I have some questions that are specific to estate tax for Non US Residents / Non US Citizens (let's call such a person an NRNC). Let's NOT go into probate or income taxes in this thread.
In doing some initial research, my first great shock was to find out that starting in 2011 an NRNC owes US estate tax on any US Situated holdings in excess of $60K. Unlike US Citizens who get the $1M lifetime gift tax exclusion (or whatever that exclusion will be under future laws), the NRNC by default have only $60K of exclusion before getting hit with very high estate taxes. So an NRNC with a US bank account, or holding US stocks, has potential estate tax on those.
Of course as usual there are exceptions. Some of these are what I wanted clarification on:
- Apparently stocks of US corporations are subject to estate tax, even if those shares are held *outside the US*, if those shares are held in the name of the NRNC. But stocks of foreign corporations are an exception. Can others confirm that if an NRNC holds foreign stocks in a US brokerage account that they are not subject to estate tax on those shares?
- Bank deposits: here I am simply confused. The law appears to be written that bank deposits of an NRNC are subject to estate tax unless the interest from those deposits would be exempt from US income tax under Section
871(i)(1). So would an ordinary bank account at a US bank held in the name of an NRNC be exempt or not, for a cash deposit?- Certificates of deposit in a US bank: Apparently these are exempt from estate tax for an NRNC?
- Cash deposits in a brokerage account: Apparently these are not "bank deposits" because brokerages are not banks. Are such cash deposits held in the name of an NRNC subject to estate tax?

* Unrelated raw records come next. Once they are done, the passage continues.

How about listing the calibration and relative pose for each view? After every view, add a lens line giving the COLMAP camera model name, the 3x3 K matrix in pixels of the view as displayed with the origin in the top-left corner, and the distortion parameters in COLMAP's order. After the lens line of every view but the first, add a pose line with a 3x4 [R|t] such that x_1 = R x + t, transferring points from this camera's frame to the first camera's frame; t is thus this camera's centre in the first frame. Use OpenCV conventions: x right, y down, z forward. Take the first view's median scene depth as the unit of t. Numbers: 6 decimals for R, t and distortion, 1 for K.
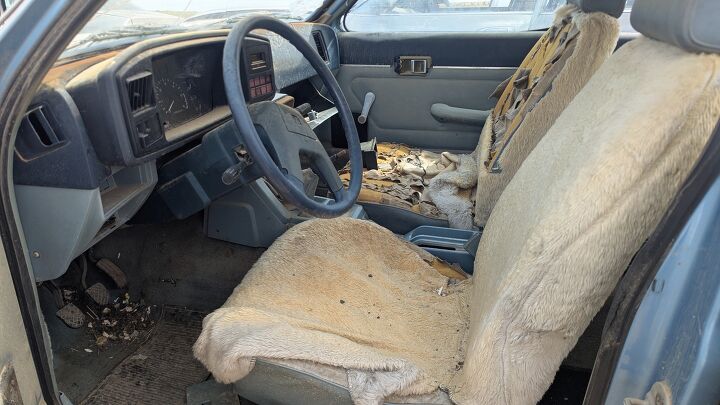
lens RADIAL K [[519.3, 0, 360.0], [0, 519.3, 202.5], [0, 0, 1]] dist [0.073456, -0.083969]
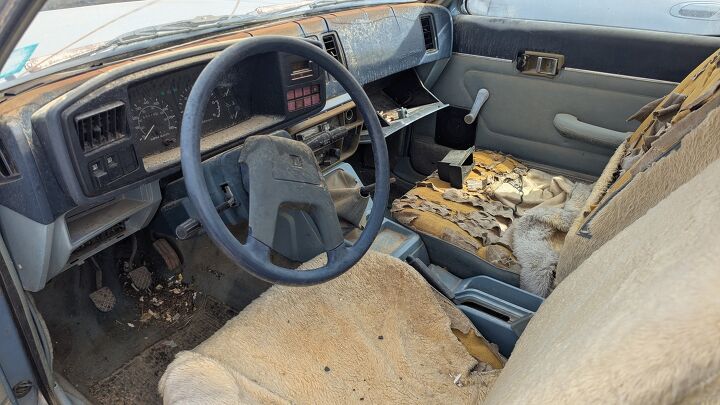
lens RADIAL K [[519.3, 0, 360.0], [0, 519.3, 202.5], [0, 0, 1]] dist [0.073456, -0.083969]
pose [[0.931671, 0.187316, -0.311292, 0.152679], [-0.151164, 0.979013, 0.136688, -0.135498], [0.330362, -0.080293, 0.940433, 0.137367]]
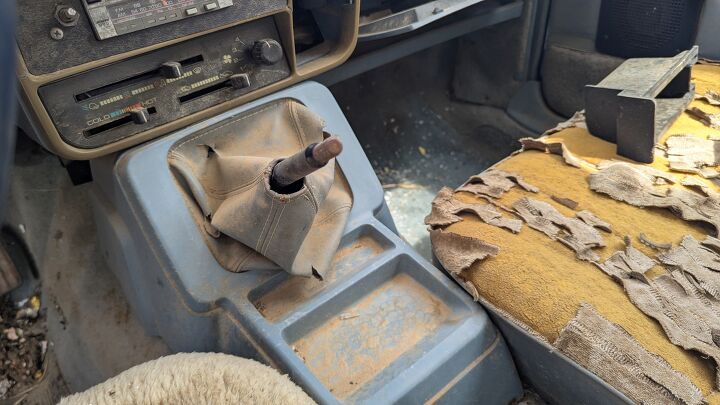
lens RADIAL K [[531.3, 0, 367.0], [0, 531.3, 191.4], [0, 0, 1]] dist [0.001404, -0.008856]
pose [[0.794528, 0.273885, -0.541952, 0.076470], [-0.143817, 0.951985, 0.270261, -0.109254], [0.589951, -0.136788, 0.795768, 0.670622]]
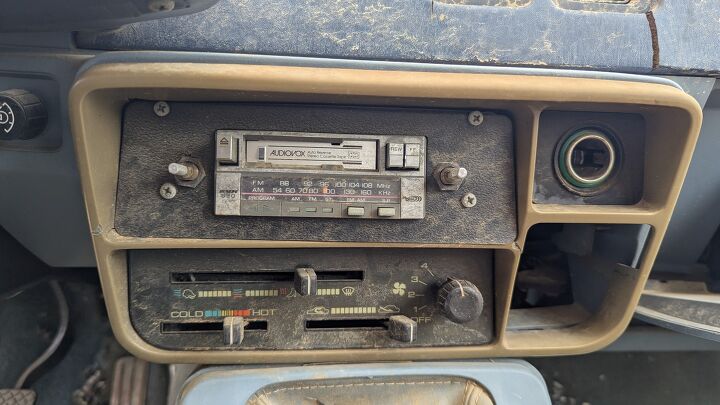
lens RADIAL K [[531.3, 0, 367.0], [0, 531.3, 191.4], [0, 0, 1]] dist [0.001404, -0.008856]
pose [[0.335583, 0.223482, -0.915117, 0.000443], [-0.400034, 0.913315, 0.076345, -0.130034], [0.852852, 0.340458, 0.395893, 0.769589]]
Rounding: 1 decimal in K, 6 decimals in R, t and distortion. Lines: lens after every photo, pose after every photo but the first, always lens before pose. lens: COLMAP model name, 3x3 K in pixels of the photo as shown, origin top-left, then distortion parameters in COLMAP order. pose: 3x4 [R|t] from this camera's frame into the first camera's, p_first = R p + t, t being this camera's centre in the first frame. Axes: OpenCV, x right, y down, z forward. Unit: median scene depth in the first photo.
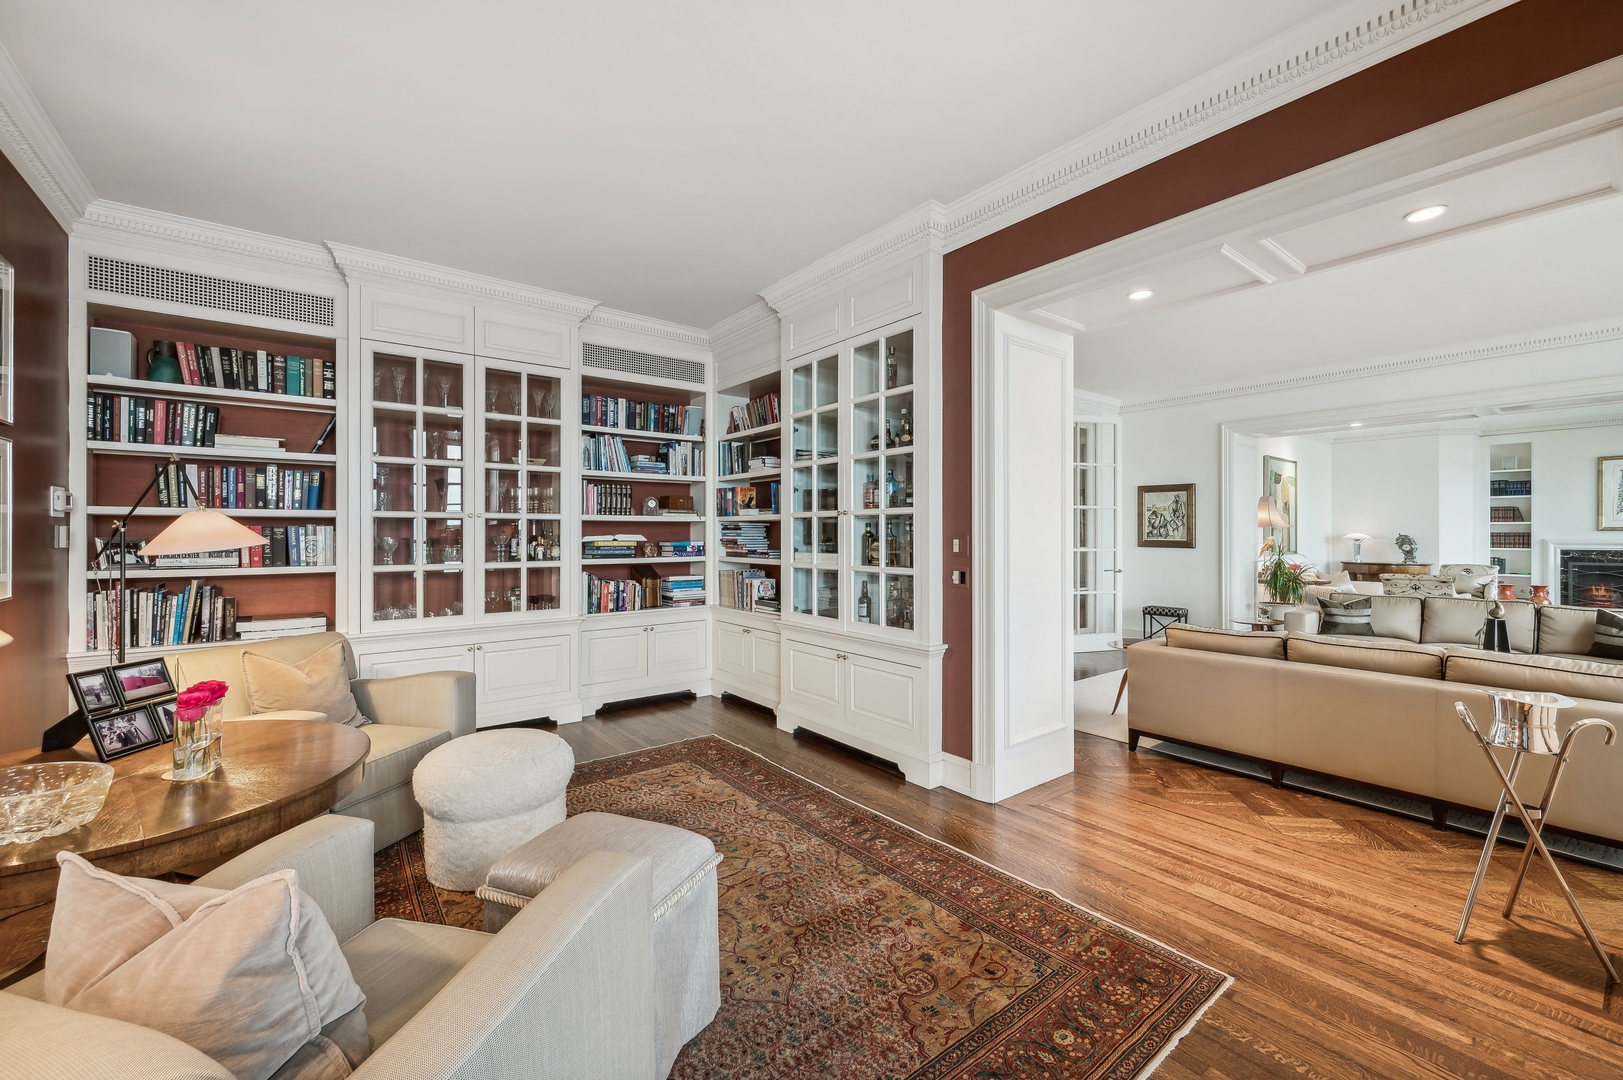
lens RADIAL K [[648.3, 0, 809.9], [0, 648.3, 534.8], [0, 0, 1]] dist [-0.001187, 0.000045]
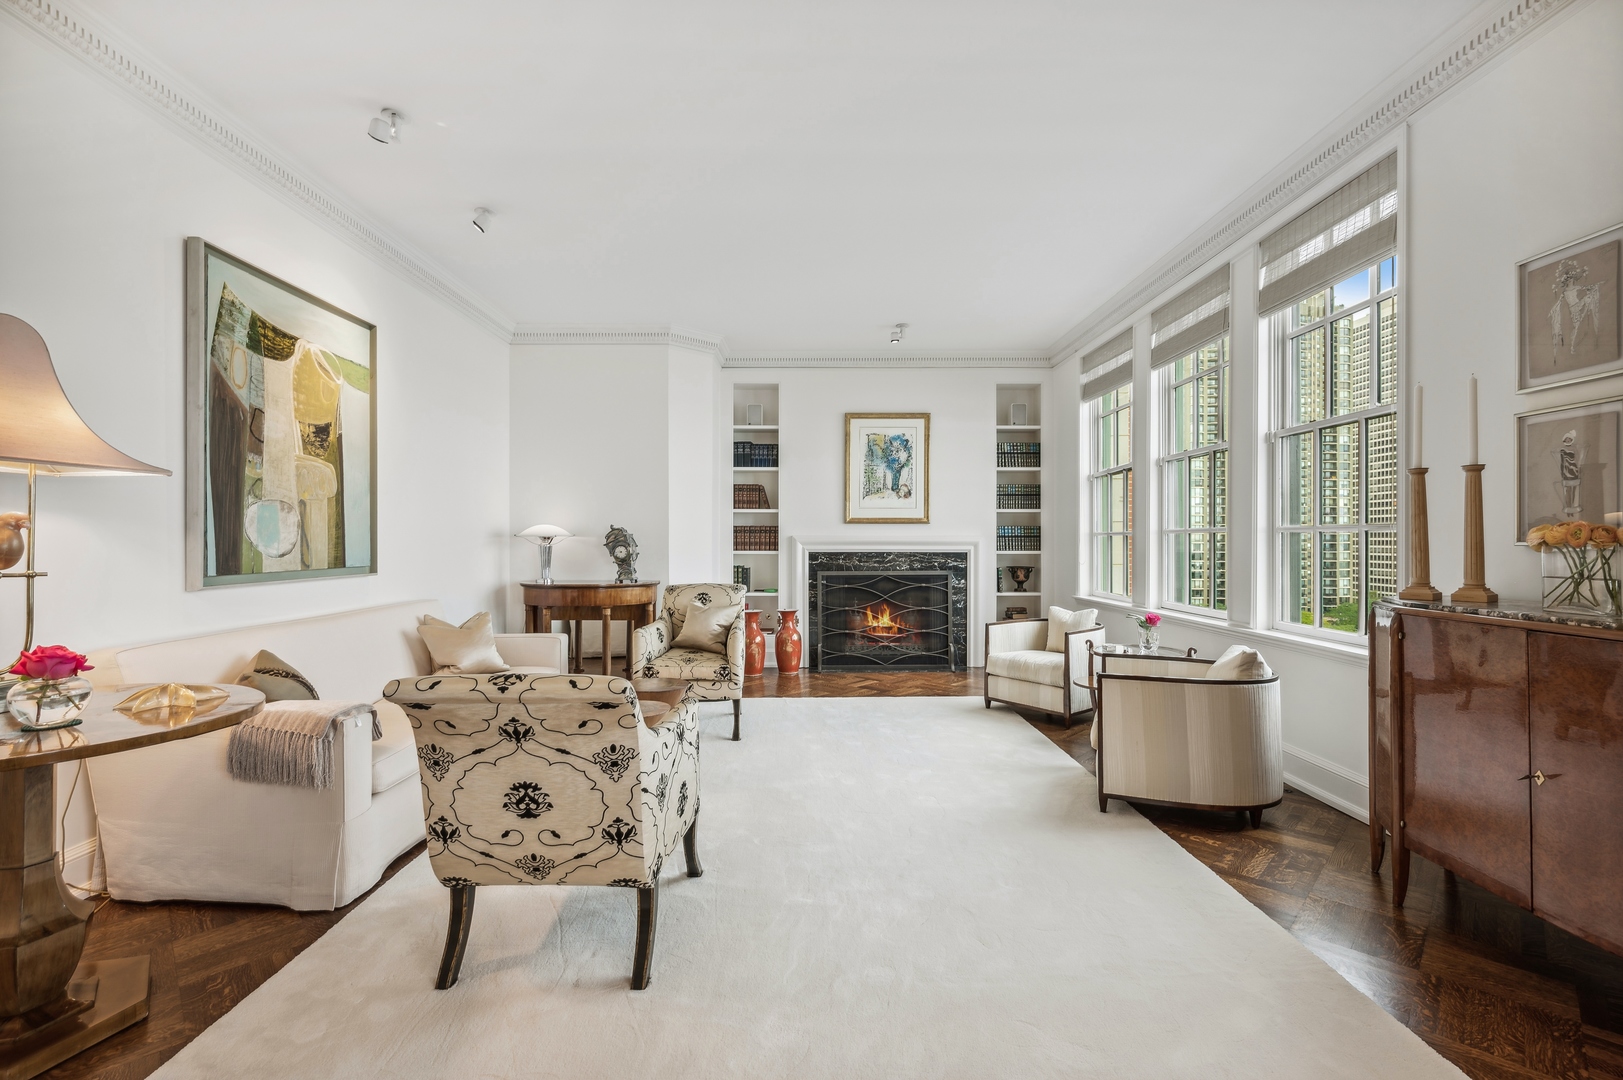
lens RADIAL K [[702.9, 0, 813.9], [0, 702.9, 535.8], [0, 0, 1]] dist [0.002199, 0.000441]
pose [[0.597734, 0.003734, 0.801686, 0.625525], [0.001922, 0.999980, -0.006090, 0.011464], [-0.801693, 0.005181, 0.597714, 0.600933]]
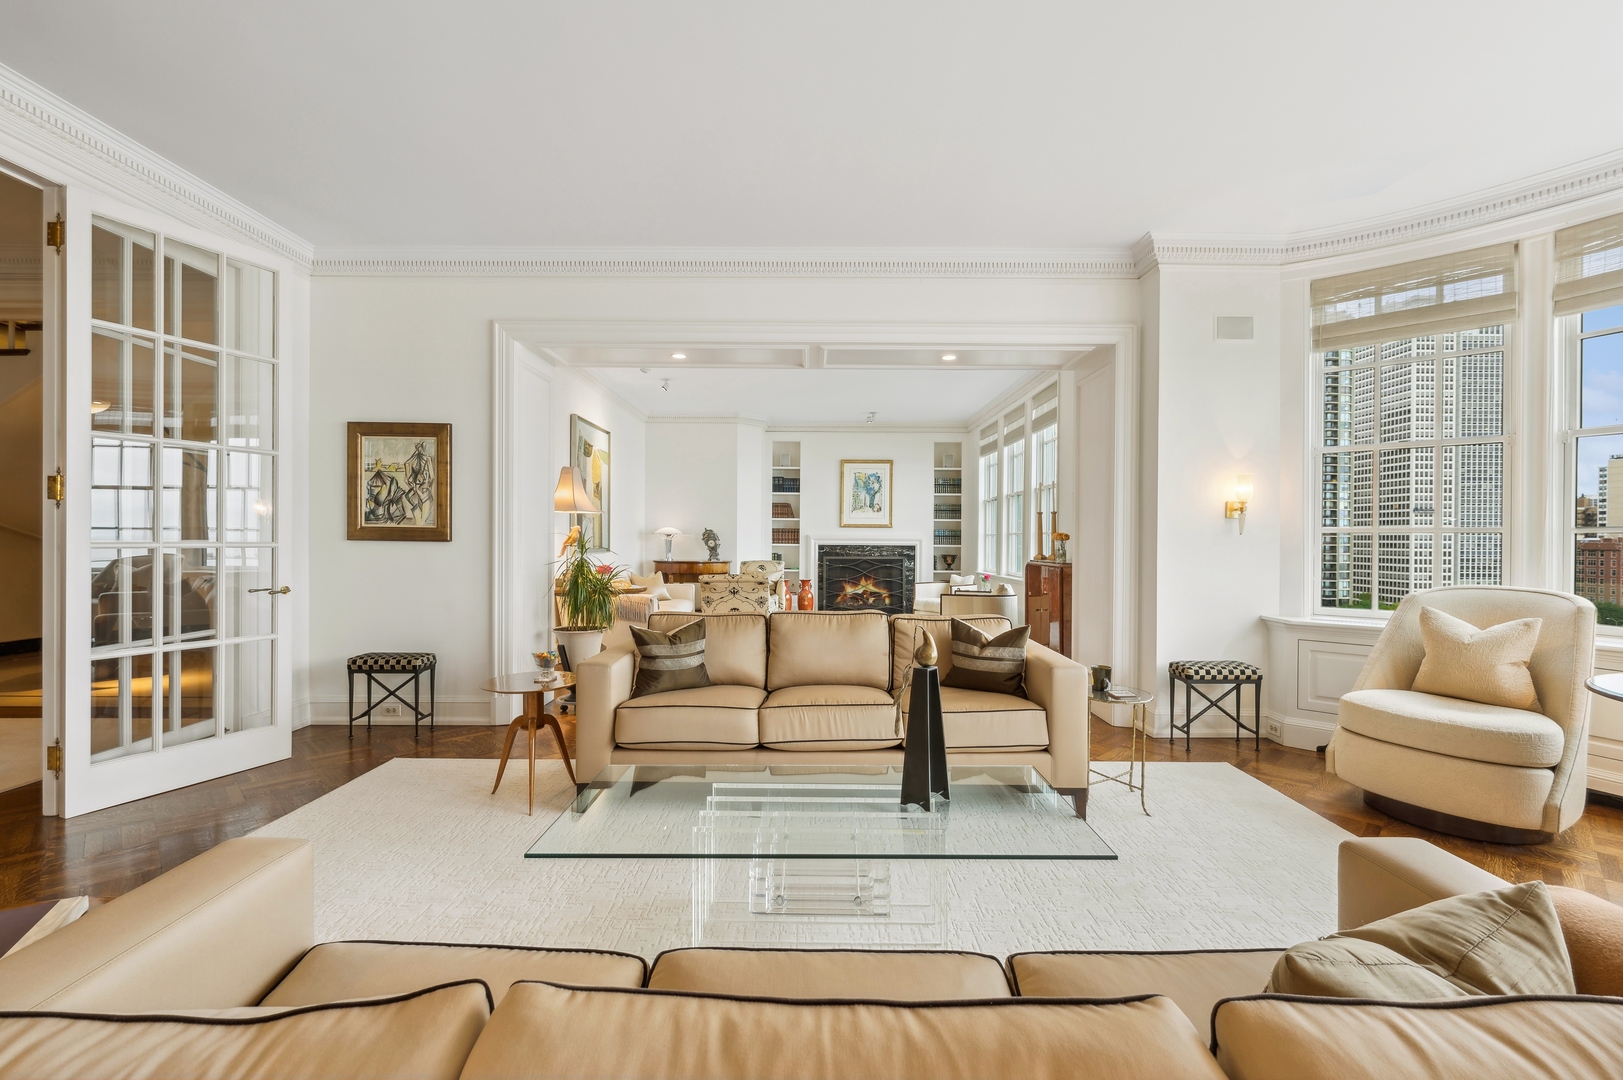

- Portfolio debt: this includes things like bonds, debentures, and notes. The law says that if the interest from the portfolio debt obligation is exempt from US income tax, then the debt obligation is deemed not located in the US. So using the case of an NRNC who holds a US brokerage account in her own name and buys bonds of a public US corporation, are those bonds considered exempt from estate tax, since the interest paid on those bonds is exempt from US income tax to an NRNC?
In general, I come away from the first pass at this thinking that these laws are completely random. There are huge estate tax implications for seeming random arrangements of assets for an NRNC that holds assets inside the US. For a person with inconsequential assets, it is inconceivable that the NRNC will ever understand these laws well enough to plan for them. For a person with a really small estate, it's unlikely that even the planner they use would fully dig into every detail of these laws because of all of the twists and turns and landmines. It's clear to me the reason for the Form 3520 disclosure rules is as much about catching innocent people as it is about catching deliberate evaders. The IRS must make a fortune following up on people who file 3520s since there is likely some aspect of the NRNC's US based assets that will be subject to estate tax, unless the person exercised extraordinary care up front.